La pandemia es como una fuerza colosal que arroja al ser humano de cara a la incertidumbre y a miedos profundos acerca del sentido de la vida. La muerte acecha, siempre está ahí, pero es ahora cuando se ha presentado de forma cruenta, como una verdad irreductible. Como un viaje sin destino en el interior de la cuarentena, en el ojo del huracán.
Ulises ya no puede emprender su epopeya y retornar a Ítaca, a los brazos de Penélope. Penélope queda impedida de sus devaneos románticos y asume que su Ulises se mantenga en casa, pese al dolor del encierro. El Rey está en cuarentena.
En otras palabras, un cambio profundo está operando en el mundo entero, en la epopeya civilizatoria: los seres humanos nos vemos enfrentados a nuestra condición esencial, seres con una conciencia angustiada acerca de su propia muerte. Si antes nos sabíamos una especie elegida, portadora de la emancipación de toda atadura, de una capacidad de dominio y de poder sobre la naturaleza, hoy nos damos cuenta de nuestra vulnerabilidad. Un bicho microscópico ha paralizado el mundo construido por el ser humano, el resto del mundo ha seguido su curso, y, lo que es más significativo, el virus ha develado nuestra profunda indefensión frente a las fuerzas de la naturaleza.
Ulises ya no puede emprender su epopeya y retornar a Ítaca, a los brazos de Penélope. Penélope queda impedida de sus devaneos románticos y asume que su Ulises se mantenga en casa, pese al dolor del encierro. El Rey está en cuarentena.
Heidegger postula el retiro sistemático de la pregunta sobre el Ser, presente en los presocráticos; retiro operado por toda la metafísica occidental posterior, lo cual provoca el dominio del mundo de los entes con una consecuencia notable para toda la modernidad: la predominancia del conocimiento racional que parte de una separación tajante entre sujeto y objeto y, con esta predominancia, el triunfo de la ciencia y de la tecnología. Pero con el retiro del Ser se condena el hombre al nihilismo, a un nihilismo pesimista, a una existencia vaciada de sentido.
Como indica Michael Gillespie en su interpretación de las ideas políticas de Heidegger, incluyendo los coqueteos con el nazismo, el misterio de su pensamiento abre senderos tanto para el nihilismo como para el retorno del Ser.
Para Heidegger, tres modelos eran los dominantes en los años 30: el norteamericanismo, el marxismo y el nazismo. Todo ellos conducían al nihilismo, pues constituían caminos divergentes de un mismo propósito, el dominio productivo e industrial. Parecería que el pensamiento del filósofo se orientaba a la necesidad de volver a las preguntas básicas, superando esos tres modelos, y que esto solamente sería posible con el Dasein, el Ser Ahí, el Ser Humano, con conciencia de su situación existencial, que se asume en su condición de asombro frente al Ser y frente a la muerte.

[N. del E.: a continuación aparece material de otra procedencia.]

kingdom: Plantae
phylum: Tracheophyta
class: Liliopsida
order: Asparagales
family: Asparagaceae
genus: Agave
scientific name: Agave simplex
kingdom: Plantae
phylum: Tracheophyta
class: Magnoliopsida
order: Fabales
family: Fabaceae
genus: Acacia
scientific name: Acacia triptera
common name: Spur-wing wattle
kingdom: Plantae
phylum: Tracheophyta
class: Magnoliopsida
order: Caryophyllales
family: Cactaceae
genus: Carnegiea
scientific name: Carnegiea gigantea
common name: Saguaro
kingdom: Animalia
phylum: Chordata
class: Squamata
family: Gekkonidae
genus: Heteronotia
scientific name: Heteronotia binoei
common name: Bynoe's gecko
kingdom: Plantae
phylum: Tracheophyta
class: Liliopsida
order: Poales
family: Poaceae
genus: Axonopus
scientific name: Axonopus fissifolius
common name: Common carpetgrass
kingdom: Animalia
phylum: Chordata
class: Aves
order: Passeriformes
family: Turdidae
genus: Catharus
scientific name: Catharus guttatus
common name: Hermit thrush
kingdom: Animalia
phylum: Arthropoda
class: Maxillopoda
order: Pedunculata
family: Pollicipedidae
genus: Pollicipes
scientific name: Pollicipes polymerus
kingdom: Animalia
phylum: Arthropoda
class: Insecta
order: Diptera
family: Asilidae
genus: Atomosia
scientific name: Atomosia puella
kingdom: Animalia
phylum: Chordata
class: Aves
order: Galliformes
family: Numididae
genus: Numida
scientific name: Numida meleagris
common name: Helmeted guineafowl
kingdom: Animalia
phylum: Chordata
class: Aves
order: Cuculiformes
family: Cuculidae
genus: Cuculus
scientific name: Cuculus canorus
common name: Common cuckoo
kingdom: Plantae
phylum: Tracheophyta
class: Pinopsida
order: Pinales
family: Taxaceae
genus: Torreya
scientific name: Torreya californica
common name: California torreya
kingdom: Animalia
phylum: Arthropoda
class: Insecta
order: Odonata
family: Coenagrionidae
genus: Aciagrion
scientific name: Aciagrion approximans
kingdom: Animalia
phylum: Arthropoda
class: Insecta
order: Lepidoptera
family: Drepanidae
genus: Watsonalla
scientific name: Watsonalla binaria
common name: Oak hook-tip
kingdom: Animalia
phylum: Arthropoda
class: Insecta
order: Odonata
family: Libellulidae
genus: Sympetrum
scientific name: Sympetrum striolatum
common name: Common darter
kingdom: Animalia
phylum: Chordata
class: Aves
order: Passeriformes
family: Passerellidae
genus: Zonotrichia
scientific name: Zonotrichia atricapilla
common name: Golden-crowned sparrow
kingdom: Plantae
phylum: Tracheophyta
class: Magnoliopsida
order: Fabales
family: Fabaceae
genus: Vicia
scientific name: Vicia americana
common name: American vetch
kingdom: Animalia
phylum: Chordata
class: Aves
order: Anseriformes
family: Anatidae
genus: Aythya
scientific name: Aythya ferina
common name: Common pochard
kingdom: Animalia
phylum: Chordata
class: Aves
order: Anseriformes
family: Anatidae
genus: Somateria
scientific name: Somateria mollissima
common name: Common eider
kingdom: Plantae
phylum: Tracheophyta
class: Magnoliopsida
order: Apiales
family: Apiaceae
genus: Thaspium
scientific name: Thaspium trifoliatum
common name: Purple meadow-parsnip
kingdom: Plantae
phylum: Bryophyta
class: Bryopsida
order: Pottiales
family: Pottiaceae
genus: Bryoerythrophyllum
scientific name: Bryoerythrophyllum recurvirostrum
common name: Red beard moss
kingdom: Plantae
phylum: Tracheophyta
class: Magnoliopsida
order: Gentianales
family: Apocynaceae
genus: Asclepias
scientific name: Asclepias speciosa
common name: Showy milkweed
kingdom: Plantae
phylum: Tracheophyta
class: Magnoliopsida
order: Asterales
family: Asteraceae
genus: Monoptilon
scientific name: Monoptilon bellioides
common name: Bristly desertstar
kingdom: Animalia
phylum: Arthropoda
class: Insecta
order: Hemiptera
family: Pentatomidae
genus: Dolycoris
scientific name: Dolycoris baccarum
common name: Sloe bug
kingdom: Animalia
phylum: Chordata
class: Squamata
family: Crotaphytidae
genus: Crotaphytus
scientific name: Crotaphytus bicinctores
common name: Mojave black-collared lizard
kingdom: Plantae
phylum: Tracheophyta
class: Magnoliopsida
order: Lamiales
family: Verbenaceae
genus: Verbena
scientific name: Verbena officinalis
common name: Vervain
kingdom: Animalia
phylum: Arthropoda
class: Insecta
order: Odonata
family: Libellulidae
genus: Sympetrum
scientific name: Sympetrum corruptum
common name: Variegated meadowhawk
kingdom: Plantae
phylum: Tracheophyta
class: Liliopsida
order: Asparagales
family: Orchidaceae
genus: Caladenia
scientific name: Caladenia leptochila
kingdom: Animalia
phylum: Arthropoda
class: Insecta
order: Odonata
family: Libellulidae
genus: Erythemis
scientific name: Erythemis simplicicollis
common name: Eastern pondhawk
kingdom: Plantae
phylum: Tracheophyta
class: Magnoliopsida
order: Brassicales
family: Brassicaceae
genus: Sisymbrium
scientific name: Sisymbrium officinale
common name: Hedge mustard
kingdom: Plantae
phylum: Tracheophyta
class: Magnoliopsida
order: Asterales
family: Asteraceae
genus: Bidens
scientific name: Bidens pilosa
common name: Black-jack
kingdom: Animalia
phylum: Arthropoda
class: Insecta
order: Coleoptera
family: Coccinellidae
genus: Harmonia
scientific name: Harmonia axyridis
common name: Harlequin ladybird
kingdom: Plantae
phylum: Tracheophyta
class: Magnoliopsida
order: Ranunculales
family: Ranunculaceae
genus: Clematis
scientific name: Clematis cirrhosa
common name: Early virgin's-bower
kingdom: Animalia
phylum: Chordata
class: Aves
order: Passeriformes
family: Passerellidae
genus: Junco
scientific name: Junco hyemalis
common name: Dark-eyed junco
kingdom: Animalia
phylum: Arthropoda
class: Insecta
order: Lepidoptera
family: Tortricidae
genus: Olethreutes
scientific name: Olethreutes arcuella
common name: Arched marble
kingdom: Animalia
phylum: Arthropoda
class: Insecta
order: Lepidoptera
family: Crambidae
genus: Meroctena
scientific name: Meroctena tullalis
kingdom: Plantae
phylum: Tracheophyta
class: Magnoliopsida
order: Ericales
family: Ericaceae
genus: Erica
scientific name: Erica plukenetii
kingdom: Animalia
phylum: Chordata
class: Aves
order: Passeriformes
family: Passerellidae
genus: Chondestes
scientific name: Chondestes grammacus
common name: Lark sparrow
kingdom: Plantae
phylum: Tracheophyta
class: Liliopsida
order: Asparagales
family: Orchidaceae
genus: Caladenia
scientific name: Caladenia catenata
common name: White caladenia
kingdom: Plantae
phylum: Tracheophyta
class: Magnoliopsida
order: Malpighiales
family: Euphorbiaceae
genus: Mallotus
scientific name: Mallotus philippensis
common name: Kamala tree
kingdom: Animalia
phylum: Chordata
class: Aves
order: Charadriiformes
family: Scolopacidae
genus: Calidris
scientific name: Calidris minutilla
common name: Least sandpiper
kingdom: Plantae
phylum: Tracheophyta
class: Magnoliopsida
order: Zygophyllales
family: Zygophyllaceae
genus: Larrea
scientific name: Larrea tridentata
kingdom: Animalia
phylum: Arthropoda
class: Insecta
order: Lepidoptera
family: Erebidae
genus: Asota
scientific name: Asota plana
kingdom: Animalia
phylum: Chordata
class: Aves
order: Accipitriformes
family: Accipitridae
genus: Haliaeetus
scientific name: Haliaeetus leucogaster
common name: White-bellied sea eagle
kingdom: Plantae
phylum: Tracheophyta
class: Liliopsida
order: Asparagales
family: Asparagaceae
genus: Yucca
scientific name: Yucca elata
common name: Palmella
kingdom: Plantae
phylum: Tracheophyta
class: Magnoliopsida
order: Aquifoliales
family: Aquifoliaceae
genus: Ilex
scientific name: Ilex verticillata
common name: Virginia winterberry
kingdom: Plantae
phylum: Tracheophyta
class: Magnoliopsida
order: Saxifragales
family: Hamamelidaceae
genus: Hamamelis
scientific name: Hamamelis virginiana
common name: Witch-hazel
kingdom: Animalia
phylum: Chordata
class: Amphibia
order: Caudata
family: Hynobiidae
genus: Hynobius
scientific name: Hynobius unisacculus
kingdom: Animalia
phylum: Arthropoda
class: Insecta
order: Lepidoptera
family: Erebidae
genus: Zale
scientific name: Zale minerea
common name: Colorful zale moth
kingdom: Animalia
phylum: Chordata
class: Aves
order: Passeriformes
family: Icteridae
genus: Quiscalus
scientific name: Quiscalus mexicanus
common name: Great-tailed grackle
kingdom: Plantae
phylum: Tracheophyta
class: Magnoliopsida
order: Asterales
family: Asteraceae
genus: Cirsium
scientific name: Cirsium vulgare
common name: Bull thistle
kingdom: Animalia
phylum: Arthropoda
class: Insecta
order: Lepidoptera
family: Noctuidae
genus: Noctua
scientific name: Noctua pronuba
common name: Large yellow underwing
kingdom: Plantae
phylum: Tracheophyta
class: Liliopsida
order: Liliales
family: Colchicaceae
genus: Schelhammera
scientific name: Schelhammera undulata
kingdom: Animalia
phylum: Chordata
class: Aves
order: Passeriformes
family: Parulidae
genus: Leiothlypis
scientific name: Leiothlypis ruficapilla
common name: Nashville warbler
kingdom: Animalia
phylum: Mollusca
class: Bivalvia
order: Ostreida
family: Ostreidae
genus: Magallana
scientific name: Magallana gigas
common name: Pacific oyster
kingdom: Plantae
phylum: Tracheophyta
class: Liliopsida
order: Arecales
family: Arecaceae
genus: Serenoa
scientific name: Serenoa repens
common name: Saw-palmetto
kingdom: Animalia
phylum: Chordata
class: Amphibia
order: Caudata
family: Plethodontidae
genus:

“Todo lo grande se encuentra en la tormenta”, dirá Heidegger en el discurso de la toma de posesión como rector de la Universidad de Friburgo, en el período de entreguerras y cuando el nacional socialismo cobraba fuerza en Alemania. Parecería que Heidegger postulaba la preeminencia del Ser y de la existencia por encima de las esencias metafísicas, de los entes o de las cosas, precisamente cuando la humanidad se ve arrojada a la tragedia. Es ahí cuando regresa el asombro humano frente al Ser, cuando podemos hacernos las preguntas que se hacían los presocráticos acerca del qué, del sentido de la vida, y ya no tanto del cómo. Acaso la pandemia nos obligue como humanidad a mirarnos a la cara y a preguntarnos por el Ser. Si es así, el sufrimiento tendrá sentido.